Rewrite the records from the start through the line with "Reading left to", putting "group" wherever "category" appears and keeping everything else the same.

####

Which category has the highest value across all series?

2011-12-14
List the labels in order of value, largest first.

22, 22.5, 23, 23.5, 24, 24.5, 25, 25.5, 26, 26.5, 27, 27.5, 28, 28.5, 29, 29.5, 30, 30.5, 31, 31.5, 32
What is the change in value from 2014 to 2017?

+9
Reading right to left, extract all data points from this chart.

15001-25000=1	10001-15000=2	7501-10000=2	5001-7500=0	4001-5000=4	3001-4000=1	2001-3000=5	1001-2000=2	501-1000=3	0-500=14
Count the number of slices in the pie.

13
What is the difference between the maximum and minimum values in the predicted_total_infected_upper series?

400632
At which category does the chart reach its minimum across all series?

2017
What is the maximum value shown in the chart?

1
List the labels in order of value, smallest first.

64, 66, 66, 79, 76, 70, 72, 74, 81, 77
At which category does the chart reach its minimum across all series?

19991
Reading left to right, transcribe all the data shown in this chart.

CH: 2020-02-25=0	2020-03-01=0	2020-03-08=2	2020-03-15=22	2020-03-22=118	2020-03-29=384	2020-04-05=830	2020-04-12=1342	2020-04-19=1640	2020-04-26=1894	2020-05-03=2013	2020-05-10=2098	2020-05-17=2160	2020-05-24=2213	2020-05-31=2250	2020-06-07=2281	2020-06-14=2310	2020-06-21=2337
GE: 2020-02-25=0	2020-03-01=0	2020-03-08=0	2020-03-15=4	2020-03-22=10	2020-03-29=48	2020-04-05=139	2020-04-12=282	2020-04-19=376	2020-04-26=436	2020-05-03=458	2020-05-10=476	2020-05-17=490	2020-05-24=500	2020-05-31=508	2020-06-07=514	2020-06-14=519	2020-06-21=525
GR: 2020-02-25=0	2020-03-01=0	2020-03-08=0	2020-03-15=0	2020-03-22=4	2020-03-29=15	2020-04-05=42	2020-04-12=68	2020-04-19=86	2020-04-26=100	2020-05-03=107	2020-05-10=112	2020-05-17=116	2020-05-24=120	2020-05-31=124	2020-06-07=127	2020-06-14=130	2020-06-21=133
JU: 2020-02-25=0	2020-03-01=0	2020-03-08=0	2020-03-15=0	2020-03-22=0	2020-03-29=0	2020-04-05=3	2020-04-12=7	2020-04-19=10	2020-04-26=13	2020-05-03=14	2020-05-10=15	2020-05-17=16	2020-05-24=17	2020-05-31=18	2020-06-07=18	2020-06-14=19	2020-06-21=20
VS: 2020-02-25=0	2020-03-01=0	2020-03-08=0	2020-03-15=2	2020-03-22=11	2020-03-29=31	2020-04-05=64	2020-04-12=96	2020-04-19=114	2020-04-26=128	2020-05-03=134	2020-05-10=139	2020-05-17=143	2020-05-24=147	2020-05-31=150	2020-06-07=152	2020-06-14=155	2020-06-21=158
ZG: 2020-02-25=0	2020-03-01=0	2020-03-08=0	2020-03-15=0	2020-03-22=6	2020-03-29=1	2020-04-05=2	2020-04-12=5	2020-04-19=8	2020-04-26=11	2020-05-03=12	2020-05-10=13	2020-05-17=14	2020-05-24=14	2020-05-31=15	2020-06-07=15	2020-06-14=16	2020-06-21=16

####

> _Completed exercise_:
Which group has the highest value across all series?

2011-12-14
List the labels in order of value, largest first.

22, 22.5, 23, 23.5, 24, 24.5, 25, 25.5, 26, 26.5, 27, 27.5, 28, 28.5, 29, 29.5, 30, 30.5, 31, 31.5, 32
What is the change in value from 2014 to 2017?

+9
Reading right to left, extract all data points from this chart.

15001-25000=1	10001-15000=2	7501-10000=2	5001-7500=0	4001-5000=4	3001-4000=1	2001-3000=5	1001-2000=2	501-1000=3	0-500=14
Count the number of slices in the pie.

13
What is the difference between the maximum and minimum values in the predicted_total_infected_upper series?

400632
At which group does the chart reach its minimum across all series?

2017
What is the maximum value shown in the chart?

1
List the labels in order of value, smallest first.

64, 66, 66, 79, 76, 70, 72, 74, 81, 77
At which group does the chart reach its minimum across all series?

19991
Reading left to right, transcribe all the data shown in this chart.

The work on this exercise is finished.